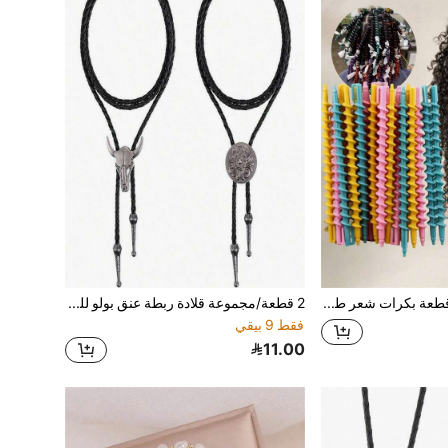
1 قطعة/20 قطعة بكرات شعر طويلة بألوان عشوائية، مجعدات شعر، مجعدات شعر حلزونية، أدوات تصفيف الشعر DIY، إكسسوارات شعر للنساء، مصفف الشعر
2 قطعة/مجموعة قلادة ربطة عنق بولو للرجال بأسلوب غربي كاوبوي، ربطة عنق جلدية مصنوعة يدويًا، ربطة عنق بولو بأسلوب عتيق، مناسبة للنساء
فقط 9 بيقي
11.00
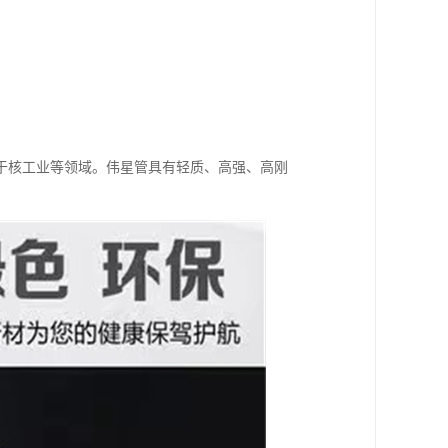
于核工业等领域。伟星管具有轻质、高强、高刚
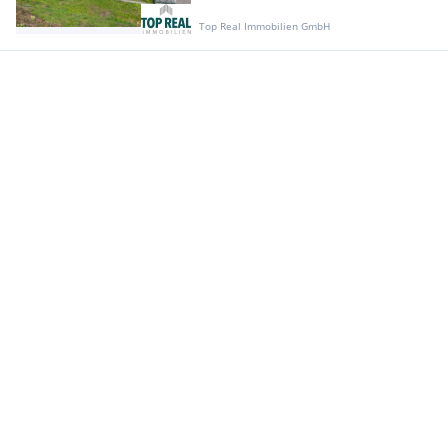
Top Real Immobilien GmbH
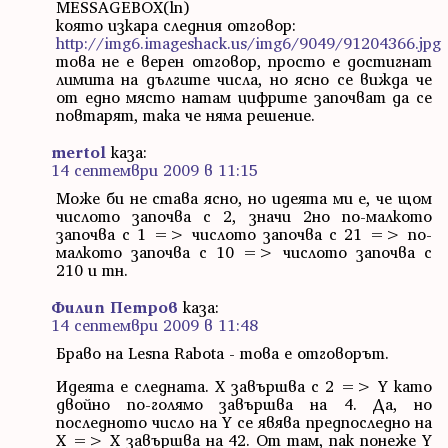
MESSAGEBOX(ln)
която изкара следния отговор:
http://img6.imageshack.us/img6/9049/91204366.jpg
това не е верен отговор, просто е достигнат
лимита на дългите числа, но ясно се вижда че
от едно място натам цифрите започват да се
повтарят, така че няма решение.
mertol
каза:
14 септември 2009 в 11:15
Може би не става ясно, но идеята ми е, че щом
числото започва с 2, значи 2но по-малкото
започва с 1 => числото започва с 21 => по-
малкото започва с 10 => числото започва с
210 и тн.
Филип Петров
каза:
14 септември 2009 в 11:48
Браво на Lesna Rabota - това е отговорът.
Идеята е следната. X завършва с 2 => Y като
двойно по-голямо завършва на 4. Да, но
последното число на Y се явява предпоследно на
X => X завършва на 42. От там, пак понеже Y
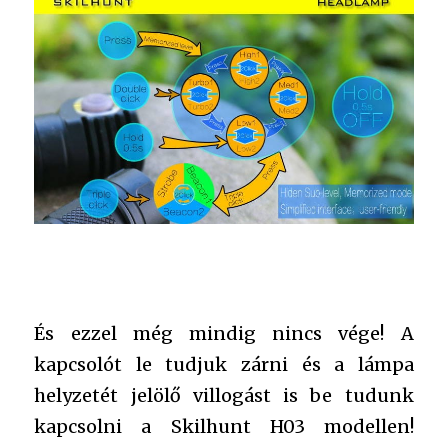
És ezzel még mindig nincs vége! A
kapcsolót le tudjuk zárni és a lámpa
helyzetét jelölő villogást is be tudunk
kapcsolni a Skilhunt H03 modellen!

**Directive:** All lines of the entries containing the string "ясно" must be shown in full.

**Output of the exercise:**
лимита на дългите числа, но ясно се вижда че
Може би не става ясно, но идеята ми е, че щом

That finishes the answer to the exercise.